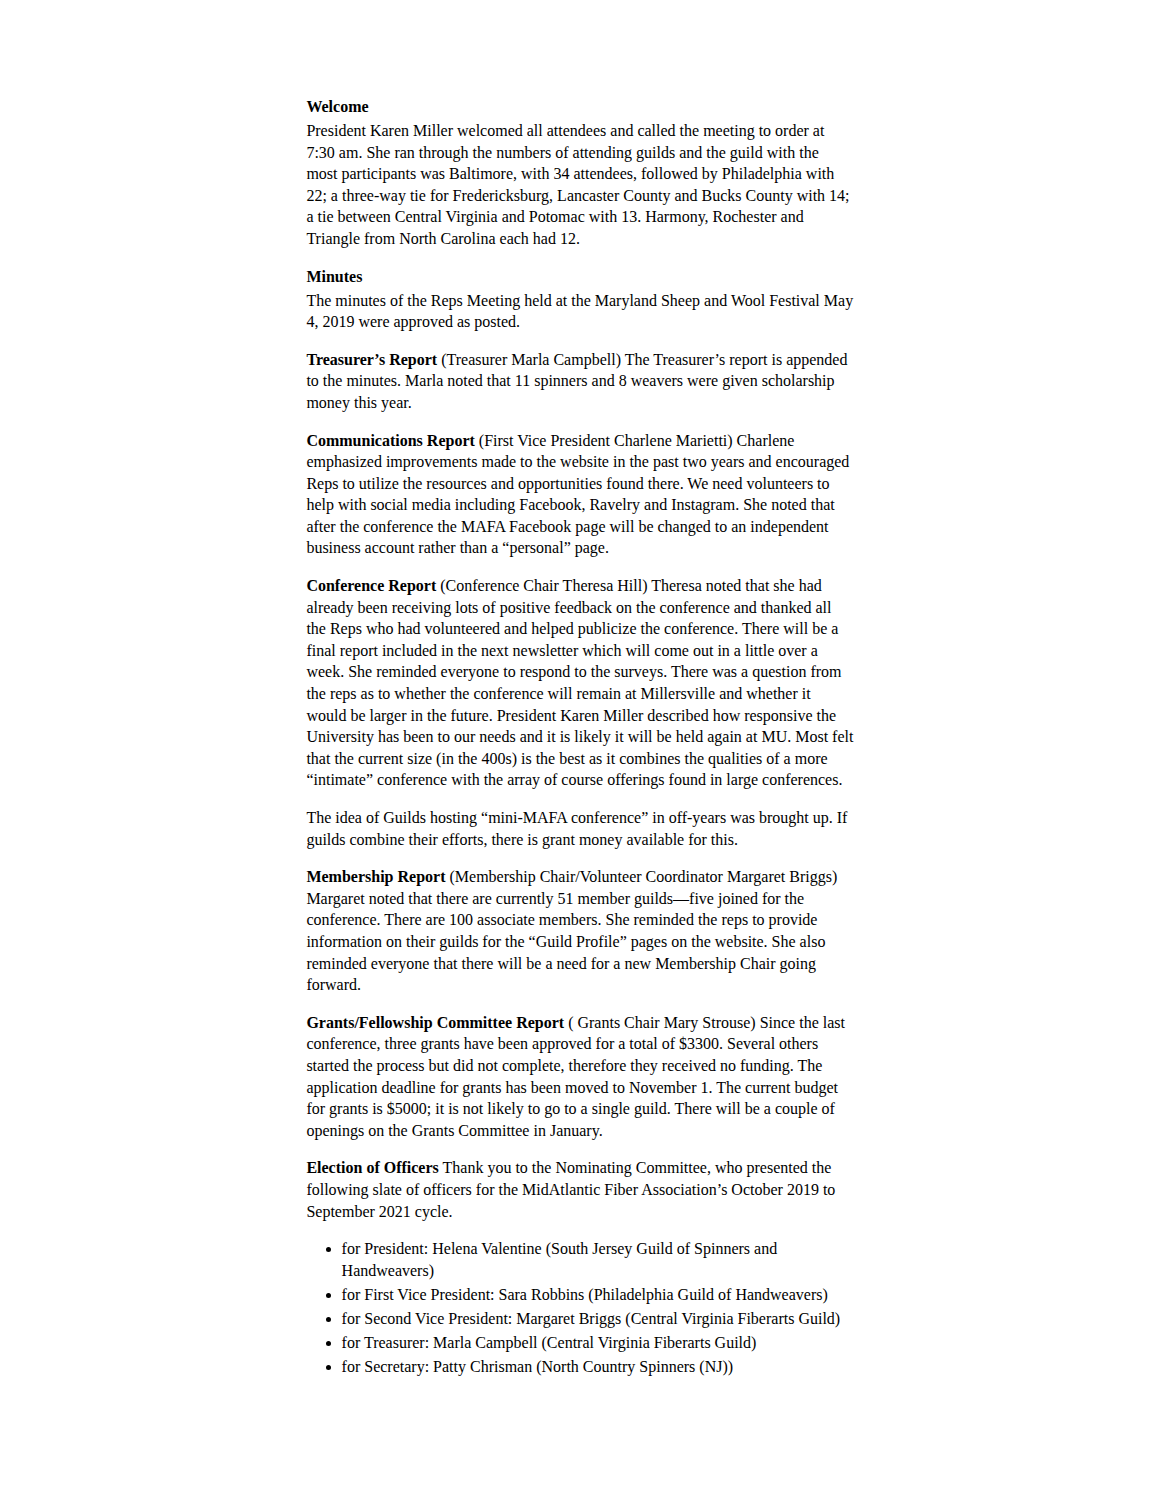Welcome
President Karen Miller welcomed all attendees and called the meeting to order at 7:30 am. She ran through the numbers of attending guilds and the guild with the most participants was Baltimore, with 34 attendees, followed by Philadelphia with 22; a three-way tie for Fredericksburg, Lancaster County and Bucks County with 14; a tie between Central Virginia and Potomac with 13. Harmony, Rochester and Triangle from North Carolina each had 12.
Minutes
The minutes of the Reps Meeting held at the Maryland Sheep and Wool Festival May 4, 2019 were approved as posted.
Treasurer’s Report (Treasurer Marla Campbell) The Treasurer’s report is appended to the minutes. Marla noted that 11 spinners and 8 weavers were given scholarship money this year.
Communications Report (First Vice President Charlene Marietti) Charlene emphasized improvements made to the website in the past two years and encouraged Reps to utilize the resources and opportunities found there. We need volunteers to help with social media including Facebook, Ravelry and Instagram. She noted that after the conference the MAFA Facebook page will be changed to an independent business account rather than a “personal” page.
Conference Report (Conference Chair Theresa Hill) Theresa noted that she had already been receiving lots of positive feedback on the conference and thanked all the Reps who had volunteered and helped publicize the conference. There will be a final report included in the next newsletter which will come out in a little over a week. She reminded everyone to respond to the surveys. There was a question from the reps as to whether the conference will remain at Millersville and whether it would be larger in the future. President Karen Miller described how responsive the University has been to our needs and it is likely it will be held again at MU. Most felt that the current size (in the 400s) is the best as it combines the qualities of a more “intimate” conference with the array of course offerings found in large conferences.
The idea of Guilds hosting “mini-MAFA conference” in off-years was brought up. If guilds combine their efforts, there is grant money available for this.
Membership Report (Membership Chair/Volunteer Coordinator Margaret Briggs) Margaret noted that there are currently 51 member guilds—five joined for the conference. There are 100 associate members. She reminded the reps to provide information on their guilds for the “Guild Profile” pages on the website. She also reminded everyone that there will be a need for a new Membership Chair going forward.
Grants/Fellowship Committee Report ( Grants Chair Mary Strouse) Since the last conference, three grants have been approved for a total of $3300. Several others started the process but did not complete, therefore they received no funding. The application deadline for grants has been moved to November 1. The current budget for grants is $5000; it is not likely to go to a single guild. There will be a couple of openings on the Grants Committee in January.
Election of Officers Thank you to the Nominating Committee, who presented the following slate of officers for the MidAtlantic Fiber Association’s October 2019 to September 2021 cycle.
for President: Helena Valentine (South Jersey Guild of Spinners and Handweavers)
for First Vice President: Sara Robbins (Philadelphia Guild of Handweavers)
for Second Vice President: Margaret Briggs (Central Virginia Fiberarts Guild)
for Treasurer: Marla Campbell (Central Virginia Fiberarts Guild)
for Secretary: Patty Chrisman (North Country Spinners (NJ))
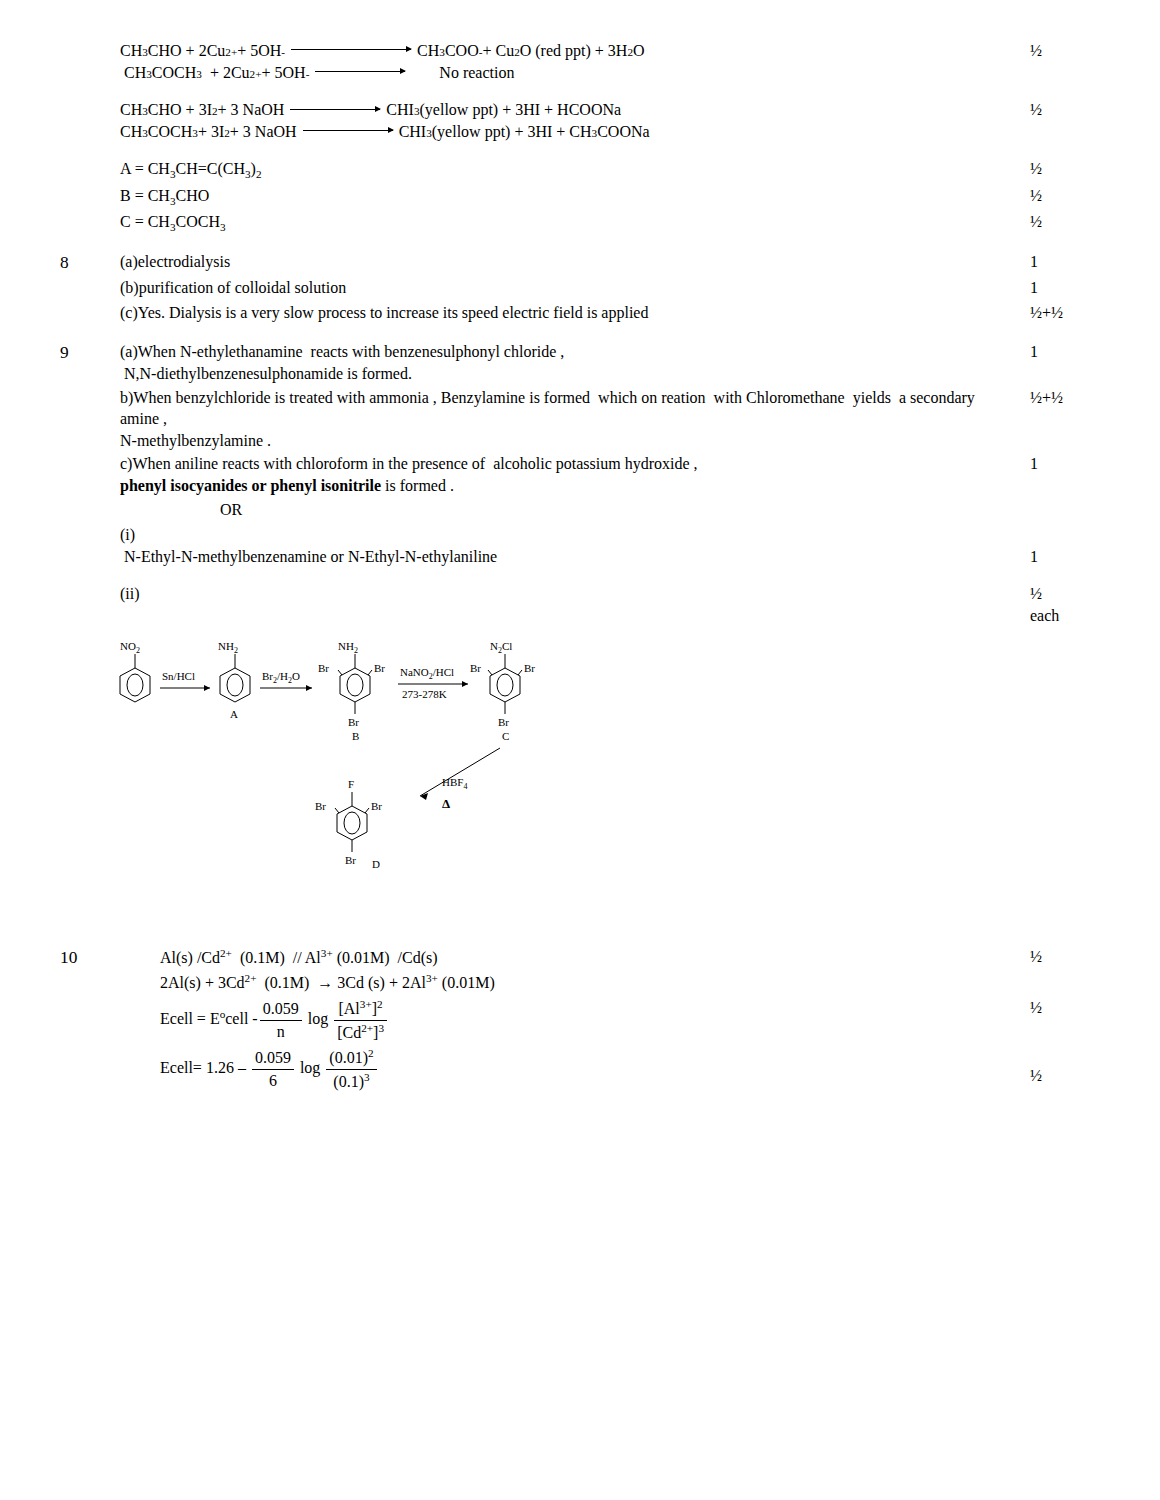CH3CHO + 2Cu2+ + 5OH- CH3COO- + Cu2O (red ppt) + 3H2O
CH3COCH3 + 2Cu2+ + 5OH- No reaction
½
CH3CHO + 3I2 + 3 NaOH CHI3 (yellow ppt) + 3HI + HCOONa
CH3COCH3 + 3I2 + 3 NaOH CHI3 (yellow ppt) + 3HI + CH3COONa
½
A = CH3CH=C(CH3)2
½
B = CH3CHO
½
C = CH3COCH3
½
8
(a)electrodialysis
1
(b)purification of colloidal solution
1
(c)Yes. Dialysis is a very slow process to increase its speed electric field is applied
½+½
9
(a)When N-ethylethanamine reacts with benzenesulphonyl chloride ,
N,N-diethylbenzenesulphonamide is formed.
1
b)When benzylchloride is treated with ammonia , Benzylamine is formed which on reation with Chloromethane yields a secondary amine ,
N-methylbenzylamine .
½+½
c)When aniline reacts with chloroform in the presence of alcoholic potassium hydroxide ,
phenyl isocyanides or phenyl isonitrile is formed .
1
OR
(i)
N-Ethyl-N-methylbenzenamine or N-Ethyl-N-ethylaniline
1
(ii)
½
each
NO2 Sn/HCl NH2 A Br2/H2O NH2 Br Br Br B NaNO2/HCl 273-278K N2Cl Br Br Br C HBF4 Δ F Br Br Br D
10
Al(s) /Cd2+ (0.1M) // Al3+ (0.01M) /Cd(s)
½
2Al(s) + 3Cd2+ (0.1M) → 3Cd (s) + 2Al3+ (0.01M)
Ecell = Eocell -0.059 n log [Al3+]2[Cd2+]3
½
Ecell= 1.26 – 0.0596 log (0.01)2(0.1)3
½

☆ ☆ ☆ ☆ ☆ ☆ ☆

(Exercise aim): Every line above that holds the string "When" should be copied into the answer.

(Response):
(a)When N-ethylethanamine reacts with benzenesulphonyl chloride ,
b)When benzylchloride is treated with ammonia , Benzylamine is formed which on reation with Chloromethane yields a secondary amine ,
c)When aniline reacts with chloroform in the presence of alcoholic potassium hydroxide ,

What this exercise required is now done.